Sung through and narrated almost entirely in Yiddish, the show has an ensemble of eight who veer from songs of the streets, to ones debuted at secret cabarets to the partisans’ fight songs. Archival projections lend context to what was happening in Europe when the songs were composed or performed.
Almost all of the music and testimony and poems were composed by young people, like Glick, who was 21 when he wrote the “Partisan’s Hymn,” and died at 22. One of Skybell’s solos, “Frilling,” is a tango about a man who returns to his ghetto to find it liquidated and learns his wife has died. Other songs include a comic, pre-war duet about gangsters whose melody was repurposed during World War II.

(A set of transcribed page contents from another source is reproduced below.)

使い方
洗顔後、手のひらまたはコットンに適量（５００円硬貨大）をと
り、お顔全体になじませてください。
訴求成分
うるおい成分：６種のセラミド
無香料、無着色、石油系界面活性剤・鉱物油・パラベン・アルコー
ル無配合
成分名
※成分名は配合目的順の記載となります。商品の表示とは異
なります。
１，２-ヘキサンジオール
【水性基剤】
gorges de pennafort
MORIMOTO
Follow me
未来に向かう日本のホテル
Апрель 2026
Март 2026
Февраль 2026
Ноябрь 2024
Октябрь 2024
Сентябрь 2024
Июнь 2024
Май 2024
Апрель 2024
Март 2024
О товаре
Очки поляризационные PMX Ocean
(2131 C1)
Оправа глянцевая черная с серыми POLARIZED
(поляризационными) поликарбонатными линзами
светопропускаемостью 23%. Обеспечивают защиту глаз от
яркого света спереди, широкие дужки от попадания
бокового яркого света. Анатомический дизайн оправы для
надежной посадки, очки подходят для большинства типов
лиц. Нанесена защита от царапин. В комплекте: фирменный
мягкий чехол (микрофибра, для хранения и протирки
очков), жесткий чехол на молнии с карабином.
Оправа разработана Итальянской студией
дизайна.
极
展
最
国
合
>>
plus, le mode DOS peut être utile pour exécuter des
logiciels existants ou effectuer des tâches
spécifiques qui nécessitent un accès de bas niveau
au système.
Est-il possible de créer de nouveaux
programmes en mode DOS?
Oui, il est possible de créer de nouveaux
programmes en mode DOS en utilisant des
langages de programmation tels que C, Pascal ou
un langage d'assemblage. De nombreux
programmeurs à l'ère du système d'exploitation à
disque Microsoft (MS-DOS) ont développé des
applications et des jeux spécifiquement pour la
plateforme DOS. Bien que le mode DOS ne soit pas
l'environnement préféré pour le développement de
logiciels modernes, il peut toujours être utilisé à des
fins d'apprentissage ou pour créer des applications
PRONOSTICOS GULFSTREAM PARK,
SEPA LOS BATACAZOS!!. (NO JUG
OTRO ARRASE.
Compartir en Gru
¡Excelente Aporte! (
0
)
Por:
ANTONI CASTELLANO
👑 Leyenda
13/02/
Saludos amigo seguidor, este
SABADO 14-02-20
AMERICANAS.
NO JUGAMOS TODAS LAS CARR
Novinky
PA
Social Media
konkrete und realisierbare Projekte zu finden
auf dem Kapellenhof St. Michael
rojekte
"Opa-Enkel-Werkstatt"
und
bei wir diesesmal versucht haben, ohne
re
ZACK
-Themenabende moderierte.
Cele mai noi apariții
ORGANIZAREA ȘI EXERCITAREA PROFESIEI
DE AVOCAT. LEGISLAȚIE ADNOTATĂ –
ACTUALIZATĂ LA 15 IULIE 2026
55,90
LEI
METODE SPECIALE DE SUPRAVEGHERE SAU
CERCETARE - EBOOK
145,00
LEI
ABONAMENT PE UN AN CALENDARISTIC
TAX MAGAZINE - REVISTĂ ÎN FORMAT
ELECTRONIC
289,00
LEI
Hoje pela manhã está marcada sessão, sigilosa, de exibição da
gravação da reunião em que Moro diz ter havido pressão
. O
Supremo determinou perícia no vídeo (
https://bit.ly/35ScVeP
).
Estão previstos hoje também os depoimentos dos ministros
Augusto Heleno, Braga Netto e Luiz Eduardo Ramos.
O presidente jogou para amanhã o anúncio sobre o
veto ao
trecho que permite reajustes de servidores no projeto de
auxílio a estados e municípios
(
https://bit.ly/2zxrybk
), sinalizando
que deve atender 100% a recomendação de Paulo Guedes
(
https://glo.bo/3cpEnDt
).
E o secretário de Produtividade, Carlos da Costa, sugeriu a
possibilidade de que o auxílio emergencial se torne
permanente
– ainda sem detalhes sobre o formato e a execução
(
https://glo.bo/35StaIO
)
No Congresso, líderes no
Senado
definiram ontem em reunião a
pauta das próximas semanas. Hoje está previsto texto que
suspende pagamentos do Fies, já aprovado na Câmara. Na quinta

Since Oct. 7, when Hamas attacked Israel, prompting Israel’s retaliation, the material feels more urgent. Avram Mlotek says a poem written by an 11-year-old girl, in which her mother explains that “Jew haters” are keeping them from walking on certain streets, now registers as particularly poignant.
The songs and texts are cathartic, Skybell says, “because they can give voice to concerns of the time which are somehow similar now, more so than they were two months ago.”
Rachel Zatcoff, who played Tzeitel in Yiddish Fiddler, said that “the air is different” in the rehearsal room after the start of the war in Israel and Gaza, but found comfort in performing the work of artists whose grit shines through, finding comfort and hope even in something like the sun on your fingertips.
“Somebody just showed me a video in rehearsal of this group of musicians and singers that are in hospital rooms in Israel right now just singing and making music and it’s beautiful,” said Zatcoff. “Music heals and storytelling is important.”
For Mlotek, who couldn’t have foreseen the events playing out in Israel, it has made this testimony — and his stewardship of it — all the more important.
“As someone who feels humbly as an inheritor of this material,” Mlotek said, “it feels so powerful to be part of this thread and this chain of people who turn inward, and continue living and expressing their humanity as people try to undermine that humanity.”